A.K. also claimed the Appeal Division failed to consider Charter protections. However, the Court noted that the Social Security Tribunal did not have the authority to assess the constitutionality of the vaccination policy, citing Sullivan v. Canada (Attorney General), 2024 FCA 7, where it was established that “Charter values cannot be used to invalidate legislative provisions that administrative decision-makers must follow.”

Moreover, the Appeal Division found A.K. had not provided sufficient detail for his constitutional arguments, a requirement highlighted in Sullivan. The Court concluded that the Appeal Division’s approach to these constitutional arguments was reasonable.

Invalid policy?

Further, A.K.’s argument that the vaccination policy was invalid under employment law was rejected. The Court agreed with the Appeal Division that issues of wrongful dismissal were not pertinent to determining misconduct under the Employment Insurance Act, supported by Karelia v. Canada (Human Resources and Skills Development), 2012 FCA 140.
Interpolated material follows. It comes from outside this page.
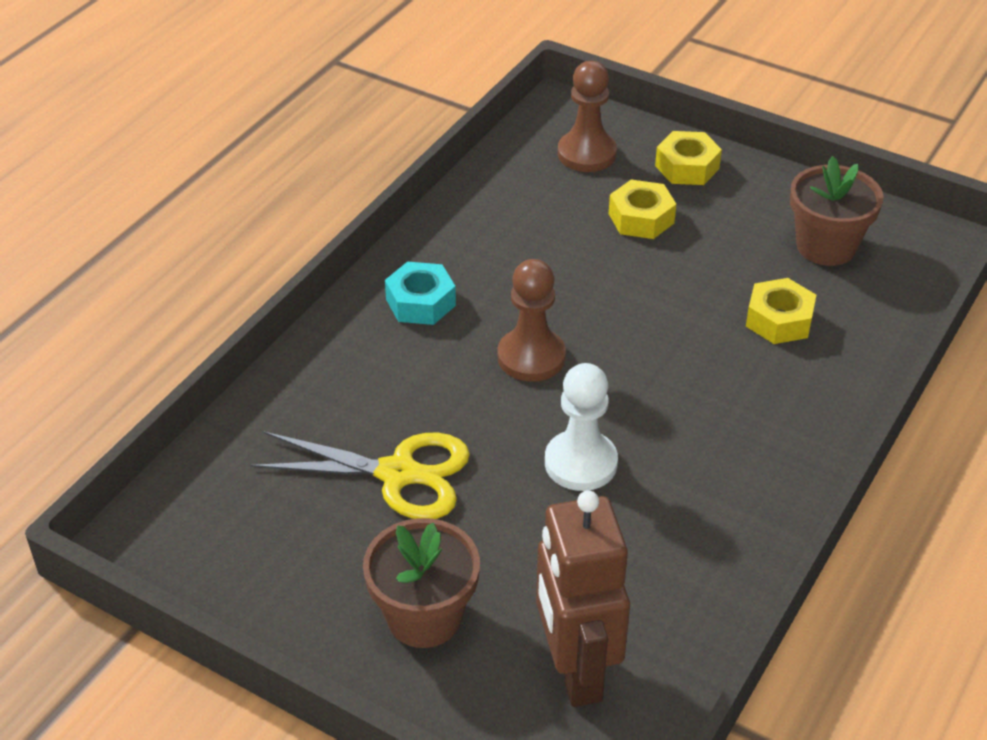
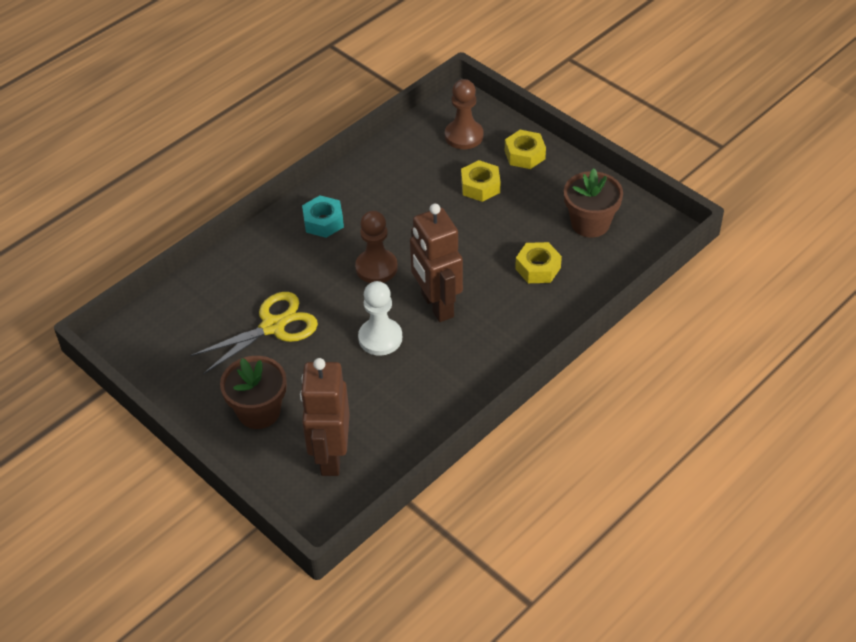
camera: 15 degrees right, 5 degrees up
yellow scissors [251,431,470,519] -> yellow scissors turned 60 degrees counterclockwise [190,292,318,374]
none -> brown robot [410,204,463,322]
A.K.’s contention that the common law test for misconduct should evolve was also dismissed, as it was not relevant to the reasonableness review of the judicial review process, per Francis v. Canada (Attorney General), 2023 FCA 217.

Ultimately, the Court found no grounds to interfere with the Appeal Division’s decision, dismissing the application without costs.

Key takeaways

  1. Misconduct and Employment Insurance: Suspension due to non-compliance with an employer’s COVID-19 vaccination policy can be deemed misconduct, disqualifying the claimant from employment insurance benefits.
  2. Jurisdictional Limits: Administrative tribunals, like the Social Security Tribunal, do not have the authority to assess the constitutionality of legislative provisions they must follow.
  3. Requirement for Detailed Constitutional Arguments: Claims involving Charter rights must be substantiated with detailed evidence and arguments to be considered valid in judicial reviews.